Caution Concerning Forward-Looking Information

This press release contains certain statements that constitute forward-looking information within the meaning of applicable securities laws (“forward-looking statements”). Such forward looking statements involve known and unknown risks, uncertainties and other factors that may cause the Company’s actual results, performance or achievements, or developments in the industry to differ materially from the anticipated results, performance or achievements expressed or implied by such forward-looking statements. Forward looking statements are statements that are not historical facts and are generally, but not always, identified by the words “expects,” “plans,” “anticipates,” “believes,” “intends,” “estimates,” “projects,” “potential” and similar expressions, or that events or conditions “will,” “would,” “may,” “could” or “should” occur.

The purpose of forward-looking statements is to provide the reader with a description of management’s expectations, and such forward-looking statements may not be appropriate for any other purpose. Disclosure in this press release concerning the Company’s expectation that it will close a non-brokered private placement and the timing thereof and the proposed use of proceeds of the Offering make reference to or involve forward-looking statements. Although the Company believes that the expectations reflected in such forward-looking statements are reasonable, it can give no assurance that such expectations will prove to have been correct. A number of factors could cause actual events, performance or results to differ materially from what is projected in the forward-looking statements. No undue reliance should be placed on forward-looking statements contained in this press release. Such forward-looking statements are made as of the date of this press release.

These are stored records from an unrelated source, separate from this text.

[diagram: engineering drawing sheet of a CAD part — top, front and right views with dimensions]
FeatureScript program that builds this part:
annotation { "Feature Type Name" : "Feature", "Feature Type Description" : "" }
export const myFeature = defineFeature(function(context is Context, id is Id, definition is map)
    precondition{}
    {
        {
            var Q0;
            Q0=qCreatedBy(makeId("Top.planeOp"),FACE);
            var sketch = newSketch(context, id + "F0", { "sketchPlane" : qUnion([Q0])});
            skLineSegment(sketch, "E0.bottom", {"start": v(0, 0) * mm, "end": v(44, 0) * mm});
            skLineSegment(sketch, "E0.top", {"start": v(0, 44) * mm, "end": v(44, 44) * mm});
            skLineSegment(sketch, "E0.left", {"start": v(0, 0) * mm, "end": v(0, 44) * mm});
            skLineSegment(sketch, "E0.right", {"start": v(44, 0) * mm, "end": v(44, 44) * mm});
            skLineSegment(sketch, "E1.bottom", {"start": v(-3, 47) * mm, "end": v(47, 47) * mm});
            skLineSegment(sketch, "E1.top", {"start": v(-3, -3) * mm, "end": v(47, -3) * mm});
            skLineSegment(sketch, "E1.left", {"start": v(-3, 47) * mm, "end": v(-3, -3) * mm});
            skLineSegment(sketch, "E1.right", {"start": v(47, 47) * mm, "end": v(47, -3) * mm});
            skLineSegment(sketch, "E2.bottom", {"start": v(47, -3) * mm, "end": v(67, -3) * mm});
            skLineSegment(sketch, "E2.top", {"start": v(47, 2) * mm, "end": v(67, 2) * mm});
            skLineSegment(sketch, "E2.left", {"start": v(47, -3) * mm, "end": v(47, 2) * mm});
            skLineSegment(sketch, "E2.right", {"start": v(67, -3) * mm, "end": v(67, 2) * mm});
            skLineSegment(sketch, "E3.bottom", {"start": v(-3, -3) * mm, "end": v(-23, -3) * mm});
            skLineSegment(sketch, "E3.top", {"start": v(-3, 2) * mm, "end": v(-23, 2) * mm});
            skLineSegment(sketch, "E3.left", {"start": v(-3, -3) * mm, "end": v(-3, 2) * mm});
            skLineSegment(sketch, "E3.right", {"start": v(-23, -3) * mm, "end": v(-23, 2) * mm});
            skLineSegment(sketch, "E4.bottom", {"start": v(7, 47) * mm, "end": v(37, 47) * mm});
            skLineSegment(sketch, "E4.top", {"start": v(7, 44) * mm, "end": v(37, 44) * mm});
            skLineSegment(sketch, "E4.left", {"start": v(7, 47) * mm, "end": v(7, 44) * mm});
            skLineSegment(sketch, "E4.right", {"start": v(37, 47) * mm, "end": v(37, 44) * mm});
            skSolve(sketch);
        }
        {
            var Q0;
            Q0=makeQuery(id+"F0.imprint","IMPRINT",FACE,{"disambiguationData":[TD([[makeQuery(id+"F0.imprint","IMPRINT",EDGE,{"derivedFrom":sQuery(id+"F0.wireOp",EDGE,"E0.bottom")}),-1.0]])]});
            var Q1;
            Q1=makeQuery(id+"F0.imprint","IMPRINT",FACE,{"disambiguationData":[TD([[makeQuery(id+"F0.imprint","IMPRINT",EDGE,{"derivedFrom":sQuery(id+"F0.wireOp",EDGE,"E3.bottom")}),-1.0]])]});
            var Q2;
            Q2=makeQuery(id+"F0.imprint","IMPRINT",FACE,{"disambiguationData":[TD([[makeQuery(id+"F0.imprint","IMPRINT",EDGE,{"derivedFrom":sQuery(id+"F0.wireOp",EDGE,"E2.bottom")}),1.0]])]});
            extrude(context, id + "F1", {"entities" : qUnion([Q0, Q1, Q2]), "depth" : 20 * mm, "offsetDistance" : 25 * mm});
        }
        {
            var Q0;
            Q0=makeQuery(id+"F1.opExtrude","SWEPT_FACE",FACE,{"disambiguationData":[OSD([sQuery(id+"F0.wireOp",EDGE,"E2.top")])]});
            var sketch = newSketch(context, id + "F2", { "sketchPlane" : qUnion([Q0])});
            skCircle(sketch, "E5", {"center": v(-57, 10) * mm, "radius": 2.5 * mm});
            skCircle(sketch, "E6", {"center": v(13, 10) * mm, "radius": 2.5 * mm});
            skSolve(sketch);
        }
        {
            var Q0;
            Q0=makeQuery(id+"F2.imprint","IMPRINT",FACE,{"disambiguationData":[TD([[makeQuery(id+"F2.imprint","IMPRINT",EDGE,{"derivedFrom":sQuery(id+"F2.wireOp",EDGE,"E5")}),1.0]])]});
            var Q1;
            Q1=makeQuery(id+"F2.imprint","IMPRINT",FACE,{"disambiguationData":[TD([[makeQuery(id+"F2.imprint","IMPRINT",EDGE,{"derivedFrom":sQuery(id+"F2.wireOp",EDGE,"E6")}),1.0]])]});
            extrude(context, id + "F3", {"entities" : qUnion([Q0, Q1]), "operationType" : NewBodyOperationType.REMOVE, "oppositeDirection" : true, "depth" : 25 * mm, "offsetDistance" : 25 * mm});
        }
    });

Vibe undertakes no obligation to update or revise any forward-looking statements, whether as a result of new information, future events or otherwise, except as required by applicable law. The Company’s forward-looking statements are expressly qualified in their entirety by this cautionary statement.

Company Contact
Michal Holub, CFO
Phone: +1 833-420-VIBE x102
Email: [email protected]

The Canadian Securities Exchange has not approved nor disapproved the contents of this news release.